WASHINGTON ― Sens. Dick Durbin (D-Ill.) and Lindsey Graham (R-S.C.) are drafting a bill that aims to protect undocumented young people who could be at risk of deportation when President-elect Donald Trump enters the White House.
Durbin confirmed on Thursday that they were working on a bill that they hope to finish by the end of next week, after Graham discussed the plans on Wednesday. Details have yet to be finalized, but Durbin said on the Senate floor that it was a “bipartisan effort to say to the new president, give these young people a fighting chance.”
“At least protect them until we’ve had a chance to act on the larger immigration issues before us,” Durbin said.
Their plan is one of many avenues Democrats are going down to protect undocumented young people, often known as Dreamers.

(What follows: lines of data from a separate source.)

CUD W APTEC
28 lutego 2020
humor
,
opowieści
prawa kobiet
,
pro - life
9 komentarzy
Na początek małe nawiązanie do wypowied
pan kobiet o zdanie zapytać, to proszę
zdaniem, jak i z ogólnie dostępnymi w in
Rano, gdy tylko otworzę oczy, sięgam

Many of these young people gave their personal information to the government because lawmakers urged them to do so, and now they fear Trump could use it to track them down for deportation.
Some of the lawmakers’ efforts focus on President Barack Obama, who created the Deferred Action for Childhood Arrivals program, or DACA, for Dreamers that Durbin, Graham and others are now seeking to protect.
Immigration reform leaders in the House are collecting signatures on a letter asking Obama to issue an executive order saying information collected for DACA cannot be used “for purposes other than originally intended,” like deportation. Reps. Judy Chu (D-Calif.), Luis Gutiérrez (D-Ill.), Lucille Roybal-Allard (D-Calif.) and Raúl Grijalva (D-Ariz.) are spearheading the letter, which was provided to The Huffington Post on Thursday.
“Countless community advocates, organizers, and public servants have promoted the DACA program to Dreamers on the premise that the information they supply to DHS would not be used to deport them in the future,” they wrote. “We cannot stand by and allow the Trump administration to exploit the trust these young Americans placed in us and the government.”
Trump could overturn the executive order, just as he could do away with DACA because it was an executive action rather than a law. But Chu said last month in a statement to HuffPost that she believes a new executive order from Obama “would be an important step in that it would require Trump to announce his intentions to use these names.”
“Their parents warned them, their friends warned them, 'You're turning yourself in. You're telling this government who you are, where you are and where they can find you.' But they did it anyway.”
Some of the same House Democrats have called for Obama to pardon DACA recipients for being unlawfully present in the U.S., which would not confer them legal status but could, according to the members, provide another layer of protection from deportation.
The White House shot down the idea of a pardon. “We note that the clemency power could not give legal status to any undocumented individual,” an official said in a statement last month. “As we have repeatedly said for years, only Congress can create legal status for undocumented individuals.”
Durbin indicated that the bill he and Graham are planning would not give a path to citizenship for DACA recipients ― unlike the Dream Act legislation the Democrat first introduced in 2001 or the so-called gang of eight comprehensive immigration reform bill both senators pushed in 2013.
Instead, Durbin said the bill would “give a temporary stay so that these young people could be protected until Congress does its work and comes up with an immigration bill that addresses this issue and many more.”
He called the Dreamers’ actions “heroic.”
“They stepped forward out of the shadows and said if the United States of America set legal standards for us to follow to stay here we will comply with them,” Durbin said. “Their parents warned them, their friends warned them, ‘You’re turning yourself in. You’re telling this government who you are, where you are and where they can find you.’ But they did it anyway.”
Durbin said talks with his colleagues indicate that “there are pretty strong emotions in favor of helping these young people.”
One of those colleagues is likely Sen. Jeff Flake (R-Ariz.), a fellow gang of eight member who has talked to fellow senators about a temporary DACA extension, according to a spokesman.
“I support and will look for ways to ensure that individuals, kids who were brought here when they were two years old, through no fault of their own, are able to stay here and finish their education and contribute to society here,” Flake said last week at a press conference. “I hope to find a way.”